Demokratik Kongo Cumhuriyeti ve Mali’yi örnek gösteren Rus bakan, ek yetkinin verilmesiyle ilgili geçmişten gelen deneyimin henüz “karada elde edilen sonuçların, barış gücünün zorunlu operasyonlarda yol açtığı sayısız ölümleri haklı gösterilebileceği” konusunda ikna edici olmadığını söyledi.
Lavrov, “Güç yetkisi, eğer böyle bir opsiyon korunacaksa, en titiz şekilde somut duruma göre ayarlanmalı” diye konuştu.
BM barış gücünün günümüz uygun reform edilmesiyle ilgili tartışmaları memnuniyetle karşıladıklarını kaydeden Lavrov, BM’nin barış misyonları yönündeki faaliyetinin modern uluslararası gerçekliklere adaptasyonu gerektirdiğini de sözlerine ekledi.
‘BM VE AGİT UKRAYNA’DA İŞBİRLİĞİ YAPABİLİR’
Lavrov, şunu söyledi: “BM ve AGİT arasında işbirliği olasılığı var. Rusya’nın, Ukrayna için krizin çözümü için Minsk anlaşmasının tam ve eksiksiz uygulanması amacıyla Ukrayna’nın güneydoğusundaki AGİT Gözlem Misyonu’nu korumak için buraya BM barış gücünü yerleştirme girişimi böyle bir imkanı öngörüyor.
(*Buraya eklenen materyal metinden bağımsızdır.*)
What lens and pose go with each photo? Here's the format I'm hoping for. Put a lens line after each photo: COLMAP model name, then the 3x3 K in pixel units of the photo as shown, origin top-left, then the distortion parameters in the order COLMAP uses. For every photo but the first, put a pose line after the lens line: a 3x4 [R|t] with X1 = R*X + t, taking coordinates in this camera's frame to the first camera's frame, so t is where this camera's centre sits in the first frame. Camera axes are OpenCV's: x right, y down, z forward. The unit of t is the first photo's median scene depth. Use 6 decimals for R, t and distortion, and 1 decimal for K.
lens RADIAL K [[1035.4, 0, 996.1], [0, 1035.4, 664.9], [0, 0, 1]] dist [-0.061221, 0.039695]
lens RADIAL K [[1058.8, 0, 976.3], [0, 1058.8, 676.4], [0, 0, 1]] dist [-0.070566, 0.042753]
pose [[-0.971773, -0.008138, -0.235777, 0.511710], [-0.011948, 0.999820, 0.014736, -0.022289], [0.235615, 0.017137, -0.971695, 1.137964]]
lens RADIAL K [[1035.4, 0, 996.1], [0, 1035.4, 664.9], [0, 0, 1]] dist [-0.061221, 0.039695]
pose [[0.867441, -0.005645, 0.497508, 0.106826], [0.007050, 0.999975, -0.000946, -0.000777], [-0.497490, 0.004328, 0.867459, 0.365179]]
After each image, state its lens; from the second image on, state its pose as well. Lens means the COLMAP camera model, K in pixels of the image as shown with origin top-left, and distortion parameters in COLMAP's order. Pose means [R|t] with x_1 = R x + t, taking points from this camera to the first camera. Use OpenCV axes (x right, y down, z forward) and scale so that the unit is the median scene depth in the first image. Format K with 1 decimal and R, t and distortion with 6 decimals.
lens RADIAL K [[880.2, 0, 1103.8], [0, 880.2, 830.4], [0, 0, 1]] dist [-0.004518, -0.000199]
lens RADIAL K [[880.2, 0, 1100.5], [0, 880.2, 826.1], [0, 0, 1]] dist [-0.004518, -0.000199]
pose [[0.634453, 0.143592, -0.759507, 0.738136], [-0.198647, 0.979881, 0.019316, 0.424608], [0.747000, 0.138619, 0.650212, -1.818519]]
Bilindiği gibi Minsk anlaşması, BM Güvenlik Konseyi’nin 2202 sayılı kararıyla onaylanmıştı. Bu anlaşmalardan kaçmak iyi bir şey değil”.
‘RUSYA TERÖRLE MÜCADELE KONUSUNDA AFRİKA ÜLKELERİNE YARDIMCI OLABİLİR’
Militan ve silahın Libya’dan güneydeki Mali, Nijer ve Çad’a akışının Sahra-Sahel bölgesinde sayısız terör tehdidini oluşturduğunu kaydeden Rus bakan, şunu kaydetti: “IŞİD, Boko Haram ve El-Kaide arasında işbirliği kuruldu. Somali’de Eş-Şebab’ın etkinliği azalmıyor”.